> _ASSIGNED TASK 1_:
Please copy the rows word for word, starting at the first row and stopping after the row that contains "Marktanalyse-Methoden: Den eigenen".

> _DOCUMENT SEGMENT_:
- - -
Otherwise, you have a giant a giant collection of data and everyone's like, oh, that's really nice, but, you know, what does it do? So business use case first. From there, take a step back and think about what data you need to support it. And then, you know, then you start to get into the, okay, now we definitely need this. Let's look at the technical aspects. In that case, you have to look at, well, okay, so how am I gonna support this? Is this gonna be small amount of days? Is this gonna be big? Is this something that I can fit into if I start building this, is this something that I can easily put into something like Neo 4 j? So understanding that from a technical perspective or some of the other great competitors out there. Like, is this something that I need to visualize or is this something I need to process? You know, potentially, there's some great Python packages out there, so I'm a big fan of network x. So if it's small enough, is this something that I could run-in network x to get the data I need from it? If I need to do this at scale, then how do I process it? So, I'm a big Spark user so I kinda default to Spark when it comes to processing large graphs. I know that there are other great packages out there. So, understanding Spark and graph frames are also great technical resources.
- - -
> _AVAILABLE DATA_:
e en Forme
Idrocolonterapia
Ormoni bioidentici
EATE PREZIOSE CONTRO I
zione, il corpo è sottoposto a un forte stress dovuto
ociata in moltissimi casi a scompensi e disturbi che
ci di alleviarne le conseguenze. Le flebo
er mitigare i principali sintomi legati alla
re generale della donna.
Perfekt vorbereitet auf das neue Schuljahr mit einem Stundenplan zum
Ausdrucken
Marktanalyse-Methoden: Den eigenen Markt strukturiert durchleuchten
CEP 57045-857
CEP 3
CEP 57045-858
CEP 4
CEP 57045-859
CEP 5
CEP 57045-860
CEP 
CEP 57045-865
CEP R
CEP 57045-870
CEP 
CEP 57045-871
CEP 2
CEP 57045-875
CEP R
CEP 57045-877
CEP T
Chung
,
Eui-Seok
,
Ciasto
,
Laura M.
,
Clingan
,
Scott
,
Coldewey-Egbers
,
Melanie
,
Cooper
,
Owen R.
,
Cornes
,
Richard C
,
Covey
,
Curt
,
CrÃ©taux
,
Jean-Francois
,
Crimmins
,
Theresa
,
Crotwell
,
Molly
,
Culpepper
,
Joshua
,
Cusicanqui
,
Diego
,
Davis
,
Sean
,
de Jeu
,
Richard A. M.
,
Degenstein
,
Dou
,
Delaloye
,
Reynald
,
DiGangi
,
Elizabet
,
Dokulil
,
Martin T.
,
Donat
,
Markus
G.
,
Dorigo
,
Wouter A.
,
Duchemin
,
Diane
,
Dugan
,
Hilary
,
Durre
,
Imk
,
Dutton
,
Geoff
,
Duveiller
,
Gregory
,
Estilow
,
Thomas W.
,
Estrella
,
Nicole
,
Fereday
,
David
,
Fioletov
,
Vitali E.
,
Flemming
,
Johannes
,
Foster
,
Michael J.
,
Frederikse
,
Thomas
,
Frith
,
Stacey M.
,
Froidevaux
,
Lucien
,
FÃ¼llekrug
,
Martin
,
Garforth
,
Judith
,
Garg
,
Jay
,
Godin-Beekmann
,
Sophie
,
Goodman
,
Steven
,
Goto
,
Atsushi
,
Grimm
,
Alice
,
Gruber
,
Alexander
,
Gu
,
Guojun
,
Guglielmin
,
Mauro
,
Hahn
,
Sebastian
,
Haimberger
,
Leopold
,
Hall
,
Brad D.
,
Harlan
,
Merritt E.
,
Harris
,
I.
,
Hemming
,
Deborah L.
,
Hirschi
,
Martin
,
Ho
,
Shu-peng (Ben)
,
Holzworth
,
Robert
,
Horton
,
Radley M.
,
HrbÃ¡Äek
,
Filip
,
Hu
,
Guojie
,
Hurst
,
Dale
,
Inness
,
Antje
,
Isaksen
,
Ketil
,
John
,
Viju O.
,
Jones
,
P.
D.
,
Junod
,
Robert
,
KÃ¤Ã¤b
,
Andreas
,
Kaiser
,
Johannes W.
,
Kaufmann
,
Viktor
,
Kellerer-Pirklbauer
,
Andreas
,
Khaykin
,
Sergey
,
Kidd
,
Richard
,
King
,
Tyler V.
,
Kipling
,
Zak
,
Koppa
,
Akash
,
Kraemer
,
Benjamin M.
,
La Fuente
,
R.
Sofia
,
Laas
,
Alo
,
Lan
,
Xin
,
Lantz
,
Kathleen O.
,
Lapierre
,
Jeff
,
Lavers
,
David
- - -
> _ASSIGNED TASK 2_:
In the passage on graph data, what does the speaker default to when processing large graphs?

> _EXERCISE SOLUTION 1_:
e en Forme
Idrocolonterapia
Ormoni bioidentici
EATE PREZIOSE CONTRO I
zione, il corpo è sottoposto a un forte stress dovuto
ociata in moltissimi casi a scompensi e disturbi che
ci di alleviarne le conseguenze. Le flebo
er mitigare i principali sintomi legati alla
re generale della donna.
Perfekt vorbereitet auf das neue Schuljahr mit einem Stundenplan zum
Ausdrucken
Marktanalyse-Methoden: Den eigenen Markt strukturiert durchleuchten

> _EXERCISE SOLUTION 2_:
Spark